Is it possible to store images in Elasticsearch clusters? If yes, then is there a resource about the work flow? I checked the following link: https://github.com/kzwang/elasticsearch-image
Since we have to handle large image files (over 500GB), we are planning to use HDFS.
Storing whole images in Elasticsearch will not be very beneficial, because if the image is scaled/cropped and then used as a query, it will give incorrect results. What you need depends on why you want to index these images.
In my case, I need to find if an image after some scaling or cropping, has a close match in my database. I am extracting local descriptors (SIFT/SURF) of images and using them to build an Elasticsearch index. This will reduce the image index size as instead of storing the whole image, only a few features are stored. I will be storing all these images on S3 for now and Elasticsearch will store ids for these images along with the features extracted from them.

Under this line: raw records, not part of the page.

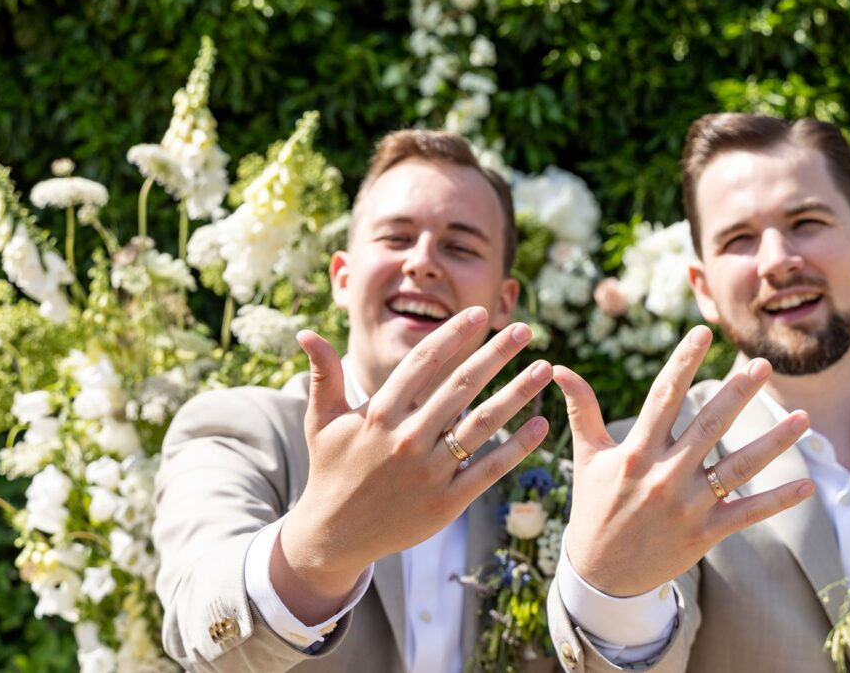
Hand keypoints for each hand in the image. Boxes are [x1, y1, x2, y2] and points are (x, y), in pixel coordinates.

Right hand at [274, 306, 550, 621]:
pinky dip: (518, 447)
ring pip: (482, 424)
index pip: (425, 363)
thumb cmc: (331, 469)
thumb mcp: (321, 421)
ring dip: (517, 393)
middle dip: (496, 354)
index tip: (481, 314)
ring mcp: (429, 471)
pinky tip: (540, 424)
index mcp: (380, 413)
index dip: (455, 335)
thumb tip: (305, 334)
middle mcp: (407, 438)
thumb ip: (324, 375)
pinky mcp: (447, 502)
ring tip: (544, 369)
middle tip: (525, 330)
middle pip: (461, 386)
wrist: (334, 534)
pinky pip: (490, 469)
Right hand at [554, 325, 814, 596]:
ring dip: (774, 442)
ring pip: (738, 467)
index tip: (702, 332)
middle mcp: (663, 475)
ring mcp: (688, 505)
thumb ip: (581, 410)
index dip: (683, 362)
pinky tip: (808, 483)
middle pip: (709, 426)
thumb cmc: (594, 506)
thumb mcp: (587, 456)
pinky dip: (779, 500)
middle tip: (763, 365)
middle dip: (738, 393)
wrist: (602, 573)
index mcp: (635, 452)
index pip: (663, 397)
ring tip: (803, 417)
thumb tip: (559, 369)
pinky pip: (748, 512)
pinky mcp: (706, 532)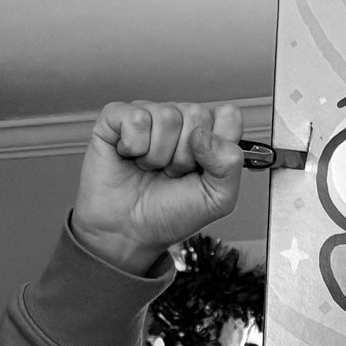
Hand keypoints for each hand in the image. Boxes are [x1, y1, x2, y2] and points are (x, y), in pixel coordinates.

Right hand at [72, 101, 244, 273]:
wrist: (129, 231)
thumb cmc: (171, 213)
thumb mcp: (217, 199)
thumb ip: (229, 165)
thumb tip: (204, 135)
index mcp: (208, 136)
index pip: (228, 115)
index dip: (218, 144)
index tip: (204, 168)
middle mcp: (180, 120)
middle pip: (197, 114)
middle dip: (185, 155)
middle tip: (173, 172)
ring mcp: (149, 115)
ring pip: (167, 117)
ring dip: (158, 155)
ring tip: (152, 168)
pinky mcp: (117, 117)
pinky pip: (135, 118)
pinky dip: (134, 146)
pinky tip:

Regarding elasticsearch-image: This plugin has not been updated in a while and the most recent responses to issues were from last year. This plugin integrates LIRE with Elasticsearch, where LIRE provides the functionality of a multiple image fingerprints extractor.
Possible solutions:
Integrate the library OpenCv (to compute feature vectors for an image) and Elasticsearch and build your own index using these image features instead of storing a whole image. For the product architecture, you can get some hints here.
Use an older version of Elasticsearch with a compatible version of elasticsearch-image.
Upgrade elasticsearch-image to work with the latest version of Elasticsearch.
You can also use SOLR along with LireSolr plugin to integrate with the LireSolr library.